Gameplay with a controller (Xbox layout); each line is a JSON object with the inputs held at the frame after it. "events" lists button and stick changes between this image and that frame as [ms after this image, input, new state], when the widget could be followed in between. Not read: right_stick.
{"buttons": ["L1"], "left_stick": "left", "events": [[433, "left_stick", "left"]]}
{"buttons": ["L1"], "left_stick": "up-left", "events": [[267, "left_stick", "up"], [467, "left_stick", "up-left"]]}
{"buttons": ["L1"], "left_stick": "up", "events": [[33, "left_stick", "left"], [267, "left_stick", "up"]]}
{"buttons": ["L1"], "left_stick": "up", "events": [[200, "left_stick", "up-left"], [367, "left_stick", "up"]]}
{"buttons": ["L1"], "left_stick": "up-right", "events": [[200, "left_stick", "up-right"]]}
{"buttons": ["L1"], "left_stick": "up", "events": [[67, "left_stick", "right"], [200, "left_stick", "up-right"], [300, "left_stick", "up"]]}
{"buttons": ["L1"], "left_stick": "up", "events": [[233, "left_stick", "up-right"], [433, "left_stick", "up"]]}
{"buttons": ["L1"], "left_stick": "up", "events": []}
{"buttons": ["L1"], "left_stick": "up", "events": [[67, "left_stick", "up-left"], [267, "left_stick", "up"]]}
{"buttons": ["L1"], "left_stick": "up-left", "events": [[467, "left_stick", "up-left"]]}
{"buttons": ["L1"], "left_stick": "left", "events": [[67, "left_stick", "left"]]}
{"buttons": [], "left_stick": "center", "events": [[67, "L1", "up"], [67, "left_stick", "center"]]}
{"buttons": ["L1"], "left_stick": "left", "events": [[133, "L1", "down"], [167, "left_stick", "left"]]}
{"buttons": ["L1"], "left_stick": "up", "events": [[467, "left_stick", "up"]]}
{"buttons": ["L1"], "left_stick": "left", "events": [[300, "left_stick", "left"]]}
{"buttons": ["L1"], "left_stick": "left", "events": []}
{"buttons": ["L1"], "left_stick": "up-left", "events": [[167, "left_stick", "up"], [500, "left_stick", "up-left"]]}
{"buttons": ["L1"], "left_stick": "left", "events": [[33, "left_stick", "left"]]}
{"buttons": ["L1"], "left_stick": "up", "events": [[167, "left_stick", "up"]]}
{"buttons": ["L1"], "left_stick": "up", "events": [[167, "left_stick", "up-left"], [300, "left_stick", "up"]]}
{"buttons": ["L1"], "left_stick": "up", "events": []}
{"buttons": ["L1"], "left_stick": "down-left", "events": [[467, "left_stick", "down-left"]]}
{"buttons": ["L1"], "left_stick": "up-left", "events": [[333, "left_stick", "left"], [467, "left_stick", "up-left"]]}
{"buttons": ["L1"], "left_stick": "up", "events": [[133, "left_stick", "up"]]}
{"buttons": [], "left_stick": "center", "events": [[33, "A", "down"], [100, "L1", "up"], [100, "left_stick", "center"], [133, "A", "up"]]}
★ ★ ★
_Task description:_
Nothing may change. Retype all of the entries.

_Answer section:_
Gameplay with a controller (Xbox layout); each line is a JSON object with the inputs held at the frame after it. "events" lists button and stick changes between this image and that frame as [ms after this image, input, new state], when the widget could be followed in between. Not read: right_stick.
{"buttons": ["L1"], "left_stick": "left", "events": [[433, "left_stick", "left"]]}
{"buttons": ["L1"], "left_stick": "up-left", "events": [[267, "left_stick", "up"], [467, "left_stick", "up-left"]]}
{"buttons": ["L1"], "left_stick": "up", "events": [[33, "left_stick", "left"], [267, "left_stick", "up"]]}
{"buttons": ["L1"], "left_stick": "up", "events": [[200, "left_stick", "up-left"], [367, "left_stick", "up"]]}
{"buttons": ["L1"], "left_stick": "up-right", "events": [[200, "left_stick", "up-right"]]}
{"buttons": ["L1"], "left_stick": "up", "events": [[67, "left_stick", "right"], [200, "left_stick", "up-right"], [300, "left_stick", "up"]]}
{"buttons": ["L1"], "left_stick": "up", "events": [[233, "left_stick", "up-right"], [433, "left_stick", "up"]]}
{"buttons": ["L1"], "left_stick": "up", "events": []}
{"buttons": ["L1"], "left_stick": "up", "events": [[67, "left_stick", "up-left"], [267, "left_stick", "up"]]}
{"buttons": ["L1"], "left_stick": "up-left", "events": [[467, "left_stick", "up-left"]]}
{"buttons": ["L1"], "left_stick": "left", "events": [[67, "left_stick", "left"]]}
{"buttons": [], "left_stick": "center", "events": [[67, "L1", "up"], [67, "left_stick", "center"]]}
{"buttons": ["L1"], "left_stick": "left", "events": [[133, "L1", "down"], [167, "left_stick", "left"]]}
{"buttons": ["L1"], "left_stick": "up", "events": [[467, "left_stick", "up"]]}
{"buttons": ["L1"], "left_stick": "left", "events": [[300, "left_stick", "left"]]}
{"buttons": ["L1"], "left_stick": "left", "events": []}
{"buttons": ["L1"], "left_stick": "up-left", "events": [[167, "left_stick", "up"], [500, "left_stick", "up-left"]]}
{"buttons": ["L1"], "left_stick": "left", "events": [[33, "left_stick", "left"]]}
{"buttons": ["L1"], "left_stick": "up", "events": [[167, "left_stick", "up"]]}
{"buttons": ["L1"], "left_stick": "up", "events": [[167, "left_stick", "up-left"], [300, "left_stick", "up"]]}
{"buttons": ["L1"], "left_stick": "up", "events": []}
{"buttons": ["L1"], "left_stick": "down-left", "events": [[467, "left_stick", "down-left"]]}
{"buttons": ["L1"], "left_stick": "up-left", "events": [[333, "left_stick", "left"], [467, "left_stick", "up-left"]]}
{"buttons": ["L1"], "left_stick": "up", "events": [[133, "left_stick", "up"]]}
{"buttons": [], "left_stick": "center", "events": [[33, "A", "down"], [100, "L1", "up"], [100, "left_stick", "center"], [133, "A", "up"]]}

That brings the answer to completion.